Extract to read:
= Beginning of Section =

5 Making graphs in R with ggplot2

5.1 Components of a plot

In this chapter, we discuss the basics of making figures with with the ggplot2 package in R (part of the tidyverse. The ggplot2 package assembles a graph from several components. The important components are:

  • Data: You should have the data going into a plot organized into a data frame, where each row is an observation and each column is a different variable. This is called “tidy data;” we’ll talk more about it later.
  • Aesthetics: Which variables (columns) in the data connect to visual components of the plot? E.g., what goes on the X & Y axes, what does color mean, etc?
  • Scales: How do your aesthetics visually appear? For example, if your aesthetics say that “Mass” is represented by color, a scale would say what colors those actually are.
  • Geometry: What’s actually drawn on your graph (e.g., points, lines, bars, etc)
  • Facets: If you’re splitting your figure into multiple panels, what data is informing that?

Let’s look at an example:

# Load packages & data
library(tidyverse) 
lizards <- read_csv("example_data/anoles.csv") 
# If this throws an error, see Appendix A for how to download it.
base_plot <- 
  ggplot(data = lizards) + # Data: sets up a plot around lizards
  aes(x = SVL, y = Tail) + # Aesthetics: Connects columns of lizards to x and y
  geom_point() # Geometry: we're using points
  # Scales aren't listed, so they're using default values
base_plot # show results

This is a functional plot, but it doesn’t look much like a scientific figure. One quick option to change some of the default values is to use a theme. For this class, I’d like everyone to use the cowplot theme. Setting the theme will apply until you restart R.

# Include these two lines after loading tidyverse/ggplot2
# at the top of each script
library(cowplot)
theme_set(theme_cowplot()) 

# Now view the plot again, and see the results
base_plot

5.2 Aesthetics and scales

Aesthetics connect a column of data to a visual representation on the plot. For example, x and y are aesthetics that correspond to axis positions.

5.2.1 Color

Color is a commonly use aesthetic; let’s add it to our base_plot.

# Connect the color aesthetic with the Color_morph column in the data
base_plot + aes(color = Color_morph)  # This is a discrete color

# Connect the color aesthetic with the Limb column in the data
base_plot + aes(color = Limb) # This is a continuous color

These aren’t particularly great color defaults; we can use scales to change them. The viridis color scale is a good default option, since it’s generally colorblind friendly and isn’t terrible when printed in black & white.

base_plot + aes(color = Color_morph) + 
  scale_color_viridis_d() # uses the "Viridis" colors, discrete scale

base_plot + aes(color = Limb) +
  scale_color_viridis_c() # uses the "Viridis" colors, discrete scale

You can also define your own colors for discrete variables:

my_morph_colors = c("#a06f00", "#004368", "#e0a1c4") # Color Hex codes; if you're unfamiliar, google it.
base_plot + aes(color = Color_morph) + 
  scale_color_manual(values = my_morph_colors)

= End of Section =

Given information:
= Beginning of Section =

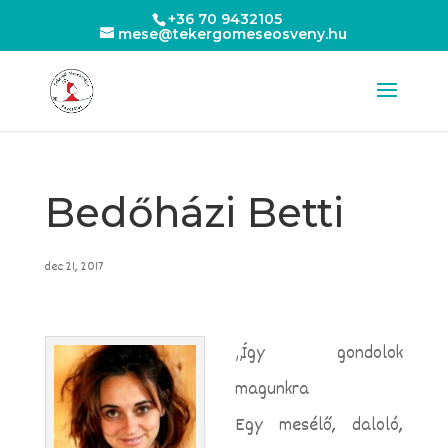
+36 70 9432105
mese@tekergomeseosveny.hu
Bedőházi Betti
dec 21, 2017
„Így gondolok
magunkra
Egy mesélő, daloló,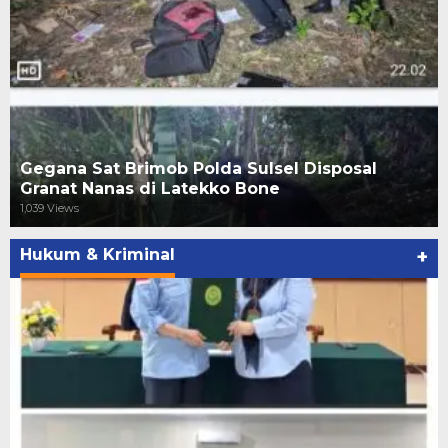
Gegana Sat Brimob Polda Sulsel Disposal
Granat Nanas di Latekko Bone
1,039 Views
Hukum & Kriminal
+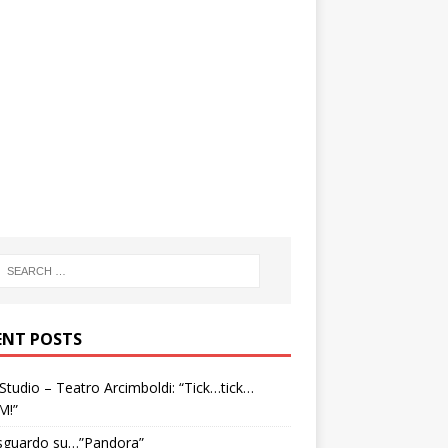
ENT POSTS
tudio – Teatro Arcimboldi: “Tick…tick…
M!”
sguardo su…”Pandora”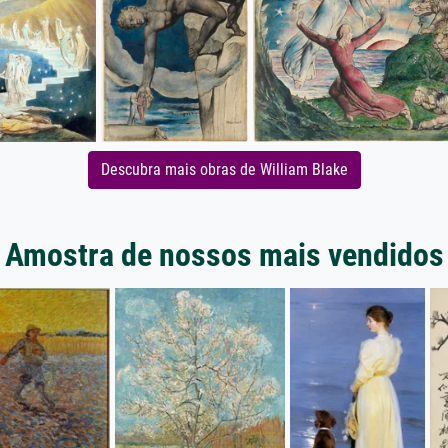
Descubra mais obras de William Blake
Amostra de nossos mais vendidos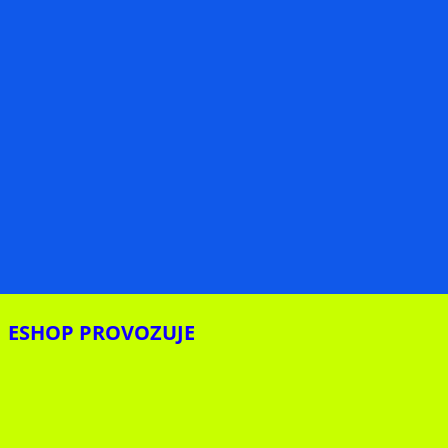
ESHOP PROVOZUJE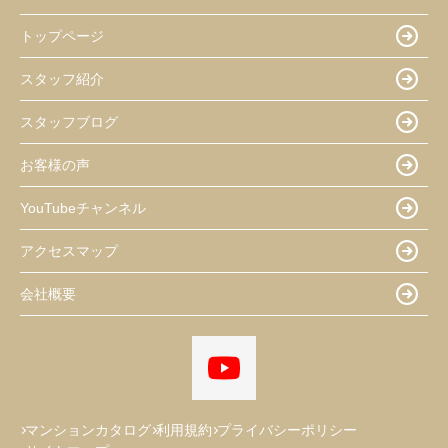
トップページ
スタッフ紹介
スタッフブログ
お客様の声
YouTubeチャンネル
アクセスマップ
会社概要
マンションカタログ
利用規約
プライバシーポリシー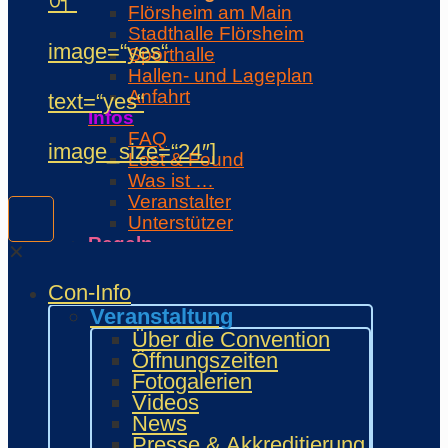
어“
Flörsheim am Main
Stadthalle Flörsheim
image=“yes“
Sporthalle
Hallen- und Lageplan
Anfahrt
text=“yes“
Infos
FAQ
image_size=“24″]
Lost & Found
Was ist …
Veranstalter
Unterstützer
Regeln
✕
Con-Regeln
Cosplaywaffen- und -
Con-Info
Requisitenregeln
Veranstaltung
MARKTPLATZ
Über die Convention
Händler
Öffnungszeiten
Zeichner und Künstler
Fotogalerien
Fanprojekte
Videos
Kulturaussteller
News
Bring and Buy
Presse & Akkreditierung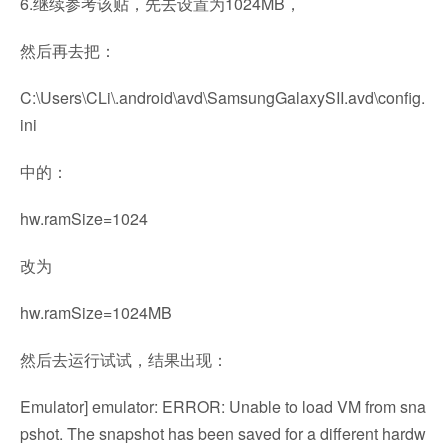
6.继续参考该贴，先去设置为1024MB，
然后再去把：
C:\Users\CLi\.android\avd\SamsungGalaxySII.avd\config.
ini
中的：
hw.ramSize=1024
改为
hw.ramSize=1024MB
然后去运行试试，结果出现：
Emulator] emulator: ERROR: Unable to load VM from sna
pshot. The snapshot has been saved for a different hardw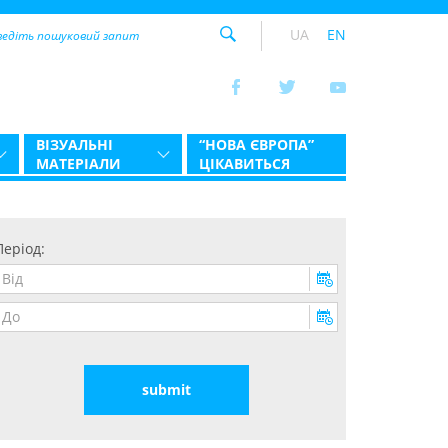
UA
EN
ВІЗУАЛЬНІ
“НОВА ЄВРОПА”
МАТЕРІАЛИ
ЦІКАВИТЬСЯ
Період: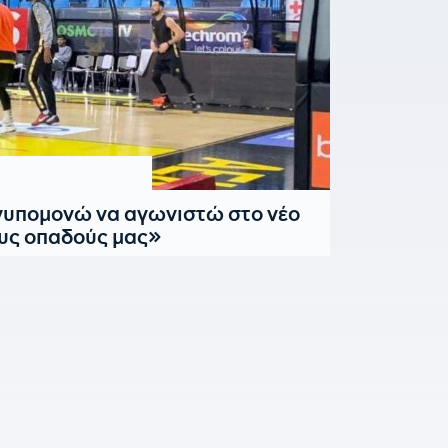
υπομονώ να αγωνιστώ στο νέο
υς οπαδούς μας»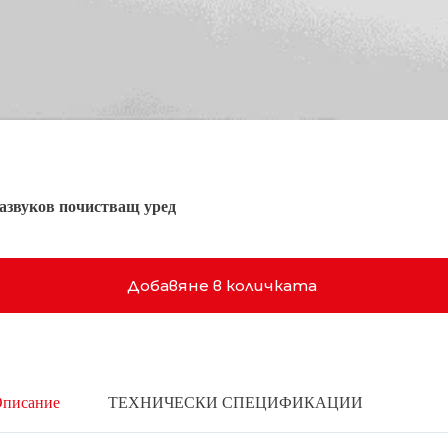
вуков почистващ уред
Добавяне в количката
писание
ТЕХНИЧЕСКИ СПЕЦИФИКАЦИИ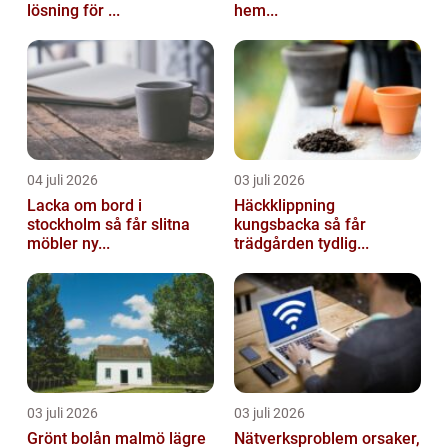
lösning för ...
hem...
04 juli 2026
03 juli 2026
Lacka om bord i
Häckklippning
stockholm så får slitna
kungsbacka så får
möbler ny...
trädgården tydlig...
03 juli 2026
03 juli 2026
Grönt bolån malmö lägre
Nätverksproblem orsaker,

= End of Section =

What you need to do: Carry on writing the ggplot2 chapter from its last line of code. The items are separate material, unrelated to the ggplot2 chapter.

Expected answer:
5.2.1.1 Fill

Related to color is the fill scale. For geoms that have solid sections (e.g., box plots, bar graphs, densities), the outline of that shape corresponds to color while the area is controlled by fill. Fill scales work almost exactly like color scales, except for the name (e.g., scale_fill_manual(), scale_fill_viridis_d(), etc).

For example, let’s make a version of the base plot that has both a color and fill aesthetic.

base_fill_plot <- 
  ggplot(data = lizards) + aes(x = SVL, y = Tail) + 
  geom_point(shape = 21) # Shape #21 is a filled circle, so it has both Fill and Color aesthetics
base_fill_plot + aes(color = Color_morph) + 
  scale_color_viridis_d()

Note how the outlines of each point have the viridis colors, but the interior is empty. Now, let’s try the same thing but with the fill aesthetic:

base_fill_plot + aes(fill = Color_morph) + 
  scale_fill_viridis_d()

These have black outlines (the default) and viridis centers. It’s possible to use both together, of course:

base_fill_plot + aes(fill = Color_morph, color = Color_morph) + 
  scale_fill_viridis_d() + 
  scale_color_manual(values = c("palevioletred", "darkseagreen2", "black"))

5.2.2 Shape

Shape only works for discrete variables

base_plot + aes(shape = Color_morph)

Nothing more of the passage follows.